Patronizing the Arts

As a young writer, I wanted a patron: someone who would pay my way in exchange for the creativity I would then offer up to bless the world.

Reality can be a pain.

I was horrified to learn there are so few patrons these days.

Great, classical authors had patrons. Painters had patrons. But there was no patron for me.

Reality is changing. In our modern world, anyone can be a patron of the arts. Many of us already are, without realizing it.

If you buy books, traditionally published books, you’re paying the publishing industry. You’re actually supporting a whole slew of jobs, but only a tiny fraction of the cost of the book actually makes it back to an author. That number is probably around 10%. (May be less, may be slightly more, but that’s a good comparison number.)

If you buy a book from an independent author, that author will likely receive around 60% to 70% of what you pay. (The printer and distributor like Amazon, Apple, Barnes & Noble, etc. will take their cut.) That’s a huge difference.

In the modern indie publishing environment, that’s the difference between a writer working as a plumber in order to live and being able to write full-time. More and more indie authors are able to support themselves off of the profit from their books. That means they can write more books, improve their craft, and provide you with a higher quality of entertainment.

As a bonus, these indie authors are able to explore a wider range of topics than traditionally published authors.

So, become a patron. Whenever possible, buy your books from indie authors.

How can you find them?

If you’re using an e-reader, look in your marketplace for books priced $5 or less.
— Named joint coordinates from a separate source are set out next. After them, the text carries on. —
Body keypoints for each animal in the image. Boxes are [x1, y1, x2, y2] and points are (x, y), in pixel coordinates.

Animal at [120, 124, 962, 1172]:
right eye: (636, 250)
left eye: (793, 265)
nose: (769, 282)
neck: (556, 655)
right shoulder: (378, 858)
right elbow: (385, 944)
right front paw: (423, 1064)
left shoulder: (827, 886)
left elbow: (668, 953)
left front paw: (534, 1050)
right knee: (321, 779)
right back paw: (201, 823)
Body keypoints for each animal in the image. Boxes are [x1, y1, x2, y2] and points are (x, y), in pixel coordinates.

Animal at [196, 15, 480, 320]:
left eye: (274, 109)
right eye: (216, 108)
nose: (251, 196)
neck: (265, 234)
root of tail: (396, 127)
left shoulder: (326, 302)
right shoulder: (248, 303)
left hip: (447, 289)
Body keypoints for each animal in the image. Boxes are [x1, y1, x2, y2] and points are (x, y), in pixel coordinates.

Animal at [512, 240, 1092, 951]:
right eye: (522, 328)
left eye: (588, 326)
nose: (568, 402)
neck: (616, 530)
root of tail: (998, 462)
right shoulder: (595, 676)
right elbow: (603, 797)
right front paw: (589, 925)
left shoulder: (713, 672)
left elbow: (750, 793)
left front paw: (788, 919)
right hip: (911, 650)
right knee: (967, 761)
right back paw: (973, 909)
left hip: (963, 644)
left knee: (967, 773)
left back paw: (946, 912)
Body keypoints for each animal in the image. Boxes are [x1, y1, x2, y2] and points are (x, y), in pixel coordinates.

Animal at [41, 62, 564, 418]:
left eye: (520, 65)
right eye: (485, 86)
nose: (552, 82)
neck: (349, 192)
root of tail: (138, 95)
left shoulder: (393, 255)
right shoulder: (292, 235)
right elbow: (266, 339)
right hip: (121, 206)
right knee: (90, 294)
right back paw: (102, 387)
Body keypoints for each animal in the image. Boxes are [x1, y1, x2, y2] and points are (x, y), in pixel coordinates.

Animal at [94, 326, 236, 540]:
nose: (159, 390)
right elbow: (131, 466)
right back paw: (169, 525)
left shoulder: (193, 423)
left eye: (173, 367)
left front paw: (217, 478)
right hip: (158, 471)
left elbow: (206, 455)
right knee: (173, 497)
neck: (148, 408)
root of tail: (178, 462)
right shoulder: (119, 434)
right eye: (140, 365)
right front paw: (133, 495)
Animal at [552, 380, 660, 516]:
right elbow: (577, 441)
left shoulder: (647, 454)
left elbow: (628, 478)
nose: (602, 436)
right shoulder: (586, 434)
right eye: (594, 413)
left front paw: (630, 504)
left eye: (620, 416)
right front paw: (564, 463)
There’s no guarantee that these are indies, but most of them will be. Yes, that means you can read these books for less money than you can buy from a traditional publisher.

Any of the books I publish qualify as indie books. These authors receive 90% of the profits from each sale. I’m working on getting a good variety of books: poetry, fiction, memoirs.

Search for “Independent Authors” in your search-engine of choice. You may have to buy these books on-line. If you can buy them in a bookstore, consider asking your local independent bookstore to consider carrying your favorites. (Not all independent authors have set up the distributor relationship that allows this. Heart Ally Books authors have.) If you buy from your local bookstore, you’ll be supporting them as well.

Become a patron. Enjoy the benefits: new voices, creative approaches, entertainment that you enjoy. If you buy a hard-copy, don’t forget to request an autographed bookplate from the author. You will have shelf of books that you can look at and know you’ve helped support those writers.